Learning the Universe with cosmological rescaling of merger trees and semi-analytic galaxy formation models
Abstract
Learning cosmology from galaxy surveys requires large suites of simulations spanning the cosmological and astrophysical parameter space, yet hydrodynamical simulations of galaxy formation remain prohibitively expensive. Semi-analytic models offer an inexpensive, physically grounded alternative, but still require halo merger trees from N-body simulations, and densely sampling cosmological parameters in sufficient volume remains expensive.
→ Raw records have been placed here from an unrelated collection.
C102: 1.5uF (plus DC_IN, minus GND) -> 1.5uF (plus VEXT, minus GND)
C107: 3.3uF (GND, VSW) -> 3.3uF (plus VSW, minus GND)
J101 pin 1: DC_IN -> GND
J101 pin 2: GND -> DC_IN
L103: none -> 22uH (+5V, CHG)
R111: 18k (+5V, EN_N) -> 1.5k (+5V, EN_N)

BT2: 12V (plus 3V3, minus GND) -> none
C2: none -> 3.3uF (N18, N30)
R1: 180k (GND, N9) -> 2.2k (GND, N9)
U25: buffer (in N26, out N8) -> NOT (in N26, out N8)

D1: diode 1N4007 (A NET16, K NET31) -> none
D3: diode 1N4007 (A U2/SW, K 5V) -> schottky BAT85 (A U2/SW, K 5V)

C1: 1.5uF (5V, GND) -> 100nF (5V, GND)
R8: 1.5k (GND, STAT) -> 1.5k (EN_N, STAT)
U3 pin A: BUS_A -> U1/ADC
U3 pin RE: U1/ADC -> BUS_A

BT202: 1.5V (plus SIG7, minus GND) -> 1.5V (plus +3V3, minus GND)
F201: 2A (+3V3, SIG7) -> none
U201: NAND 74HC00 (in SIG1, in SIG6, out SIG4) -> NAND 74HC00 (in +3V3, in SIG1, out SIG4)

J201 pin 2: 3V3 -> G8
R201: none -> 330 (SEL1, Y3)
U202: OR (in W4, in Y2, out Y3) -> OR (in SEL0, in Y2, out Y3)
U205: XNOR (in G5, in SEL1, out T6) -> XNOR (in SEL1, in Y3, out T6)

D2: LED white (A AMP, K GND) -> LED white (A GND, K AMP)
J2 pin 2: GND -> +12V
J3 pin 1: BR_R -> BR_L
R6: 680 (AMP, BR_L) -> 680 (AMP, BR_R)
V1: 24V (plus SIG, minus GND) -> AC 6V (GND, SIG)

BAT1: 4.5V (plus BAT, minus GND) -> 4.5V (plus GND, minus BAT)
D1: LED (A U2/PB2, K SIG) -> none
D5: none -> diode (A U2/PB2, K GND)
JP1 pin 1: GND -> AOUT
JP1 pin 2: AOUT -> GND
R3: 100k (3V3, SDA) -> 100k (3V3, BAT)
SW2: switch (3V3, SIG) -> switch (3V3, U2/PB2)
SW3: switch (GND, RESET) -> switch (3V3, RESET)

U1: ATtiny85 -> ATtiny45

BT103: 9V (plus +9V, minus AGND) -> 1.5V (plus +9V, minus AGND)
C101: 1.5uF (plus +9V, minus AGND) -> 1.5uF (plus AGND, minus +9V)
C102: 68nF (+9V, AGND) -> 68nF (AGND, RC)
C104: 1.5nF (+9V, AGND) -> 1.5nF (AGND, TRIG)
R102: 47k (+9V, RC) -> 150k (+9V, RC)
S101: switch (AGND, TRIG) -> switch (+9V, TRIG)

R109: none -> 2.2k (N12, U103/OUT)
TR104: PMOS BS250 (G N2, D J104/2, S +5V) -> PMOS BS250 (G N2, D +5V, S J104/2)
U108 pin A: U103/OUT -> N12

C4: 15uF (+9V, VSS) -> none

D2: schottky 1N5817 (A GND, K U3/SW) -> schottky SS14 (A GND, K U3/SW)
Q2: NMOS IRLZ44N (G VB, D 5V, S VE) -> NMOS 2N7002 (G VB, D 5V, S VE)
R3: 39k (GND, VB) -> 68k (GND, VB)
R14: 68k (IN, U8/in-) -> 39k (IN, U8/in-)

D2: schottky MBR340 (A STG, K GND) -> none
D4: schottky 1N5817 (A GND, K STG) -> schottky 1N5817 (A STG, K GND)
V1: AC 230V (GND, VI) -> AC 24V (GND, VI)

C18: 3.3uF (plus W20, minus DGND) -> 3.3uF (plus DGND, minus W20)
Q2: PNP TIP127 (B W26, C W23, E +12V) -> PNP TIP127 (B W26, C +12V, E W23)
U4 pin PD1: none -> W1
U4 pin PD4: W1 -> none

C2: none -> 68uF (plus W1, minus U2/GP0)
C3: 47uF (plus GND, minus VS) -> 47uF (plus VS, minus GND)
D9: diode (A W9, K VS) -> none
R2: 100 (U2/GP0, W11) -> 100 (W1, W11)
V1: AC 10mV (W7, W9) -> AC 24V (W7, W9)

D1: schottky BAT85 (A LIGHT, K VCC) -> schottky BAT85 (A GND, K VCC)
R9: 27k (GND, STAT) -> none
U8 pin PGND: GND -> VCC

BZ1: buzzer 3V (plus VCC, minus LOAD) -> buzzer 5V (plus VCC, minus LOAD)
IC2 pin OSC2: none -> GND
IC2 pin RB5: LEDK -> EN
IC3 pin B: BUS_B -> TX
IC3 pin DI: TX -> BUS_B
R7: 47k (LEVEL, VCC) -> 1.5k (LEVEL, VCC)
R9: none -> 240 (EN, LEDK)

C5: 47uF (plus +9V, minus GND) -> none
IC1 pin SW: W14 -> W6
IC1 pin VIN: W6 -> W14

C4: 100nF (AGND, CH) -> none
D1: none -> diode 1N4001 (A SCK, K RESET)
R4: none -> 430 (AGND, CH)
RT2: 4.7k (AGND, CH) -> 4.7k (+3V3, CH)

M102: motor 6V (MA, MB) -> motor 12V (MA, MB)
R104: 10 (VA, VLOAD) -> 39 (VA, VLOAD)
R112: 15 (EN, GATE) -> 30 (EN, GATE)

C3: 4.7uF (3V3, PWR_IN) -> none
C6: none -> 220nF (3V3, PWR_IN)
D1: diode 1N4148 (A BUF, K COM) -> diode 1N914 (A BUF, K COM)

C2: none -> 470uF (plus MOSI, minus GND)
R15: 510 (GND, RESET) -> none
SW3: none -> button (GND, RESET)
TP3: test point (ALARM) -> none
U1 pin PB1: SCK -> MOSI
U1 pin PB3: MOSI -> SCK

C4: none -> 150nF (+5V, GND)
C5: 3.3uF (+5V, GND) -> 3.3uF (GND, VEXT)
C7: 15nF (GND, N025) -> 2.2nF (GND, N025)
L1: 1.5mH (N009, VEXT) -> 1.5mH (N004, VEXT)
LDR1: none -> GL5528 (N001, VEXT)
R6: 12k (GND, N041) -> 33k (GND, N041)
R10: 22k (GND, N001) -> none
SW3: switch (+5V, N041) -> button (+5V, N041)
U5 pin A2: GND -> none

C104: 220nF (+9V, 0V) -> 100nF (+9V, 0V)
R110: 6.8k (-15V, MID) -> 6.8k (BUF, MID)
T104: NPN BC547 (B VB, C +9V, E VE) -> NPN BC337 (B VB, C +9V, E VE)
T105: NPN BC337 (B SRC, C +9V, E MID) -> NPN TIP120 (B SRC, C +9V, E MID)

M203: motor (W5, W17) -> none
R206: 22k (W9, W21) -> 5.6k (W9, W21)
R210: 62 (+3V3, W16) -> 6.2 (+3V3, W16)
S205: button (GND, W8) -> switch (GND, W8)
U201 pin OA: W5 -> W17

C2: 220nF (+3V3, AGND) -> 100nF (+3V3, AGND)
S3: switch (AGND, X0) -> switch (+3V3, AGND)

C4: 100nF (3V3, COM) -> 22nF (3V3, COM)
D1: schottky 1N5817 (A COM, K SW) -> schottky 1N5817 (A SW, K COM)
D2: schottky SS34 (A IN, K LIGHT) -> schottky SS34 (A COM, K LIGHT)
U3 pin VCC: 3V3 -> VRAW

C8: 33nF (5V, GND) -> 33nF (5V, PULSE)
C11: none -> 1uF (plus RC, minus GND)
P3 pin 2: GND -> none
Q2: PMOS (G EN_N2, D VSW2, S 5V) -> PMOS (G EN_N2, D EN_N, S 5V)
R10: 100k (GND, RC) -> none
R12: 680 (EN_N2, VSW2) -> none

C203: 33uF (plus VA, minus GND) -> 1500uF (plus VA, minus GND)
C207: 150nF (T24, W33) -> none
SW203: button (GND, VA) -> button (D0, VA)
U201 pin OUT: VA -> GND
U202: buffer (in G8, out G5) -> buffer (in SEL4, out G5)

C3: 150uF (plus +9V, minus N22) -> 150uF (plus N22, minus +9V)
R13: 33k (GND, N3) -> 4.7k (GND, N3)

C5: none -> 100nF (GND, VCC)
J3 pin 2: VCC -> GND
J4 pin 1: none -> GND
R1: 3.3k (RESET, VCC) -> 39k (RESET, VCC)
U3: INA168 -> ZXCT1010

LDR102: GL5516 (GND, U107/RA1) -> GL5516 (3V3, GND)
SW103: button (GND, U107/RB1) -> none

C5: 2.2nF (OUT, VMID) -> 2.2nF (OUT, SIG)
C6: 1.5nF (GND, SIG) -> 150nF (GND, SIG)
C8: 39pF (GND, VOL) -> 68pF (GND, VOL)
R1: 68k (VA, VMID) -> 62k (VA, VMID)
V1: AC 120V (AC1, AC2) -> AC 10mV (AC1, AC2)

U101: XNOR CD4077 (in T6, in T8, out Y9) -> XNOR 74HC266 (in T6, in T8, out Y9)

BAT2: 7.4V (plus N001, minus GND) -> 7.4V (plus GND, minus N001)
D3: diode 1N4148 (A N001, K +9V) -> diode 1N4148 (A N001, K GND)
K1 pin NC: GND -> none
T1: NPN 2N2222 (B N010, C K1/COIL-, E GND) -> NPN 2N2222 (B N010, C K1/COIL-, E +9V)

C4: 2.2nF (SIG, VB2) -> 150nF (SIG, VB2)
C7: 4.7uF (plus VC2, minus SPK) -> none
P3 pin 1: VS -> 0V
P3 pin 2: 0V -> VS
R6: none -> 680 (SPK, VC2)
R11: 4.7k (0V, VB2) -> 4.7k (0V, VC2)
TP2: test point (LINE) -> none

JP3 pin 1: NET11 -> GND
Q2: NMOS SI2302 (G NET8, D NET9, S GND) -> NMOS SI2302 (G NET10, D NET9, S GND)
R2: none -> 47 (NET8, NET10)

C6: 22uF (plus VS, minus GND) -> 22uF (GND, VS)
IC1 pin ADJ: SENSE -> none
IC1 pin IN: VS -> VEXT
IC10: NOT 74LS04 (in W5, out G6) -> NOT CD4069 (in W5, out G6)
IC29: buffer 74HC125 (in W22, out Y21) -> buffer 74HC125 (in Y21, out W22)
We address this by extending cosmological rescaling to operate directly on merger trees and applying it in the Ω m-σ8 plane, running the Santa Cruz semi-analytic model for galaxy formation on the rescaled trees to produce galaxy populations across new cosmological and astrophysical parameters at negligible additional cost. A novel halo-profile-based correction, controlled by a single free parameter, suppresses systematic bias in rescaled halo masses to below the per cent level. We apply the method to parameter estimation of Ω m and σ8 given either the stellar mass function or the two-point correlation function, finding that as few as 64, and potentially fewer, base N-body simulations, rescaled to 1000 training samples, match the accuracy of 750 dedicated N-body simulations; rescaling to 3200 realisations improves the prediction of Ω m by 25\%. Rescaling all merger trees from a single CAMELS-SAM N-body simulation costs 0.1 CPUh, compared to several thousand CPUh to run the simulation itself. We demonstrate a practical route to obtaining predictions of galaxy summary statistics across cosmological and astrophysical parameters, even with a relatively small number of base N-body simulations.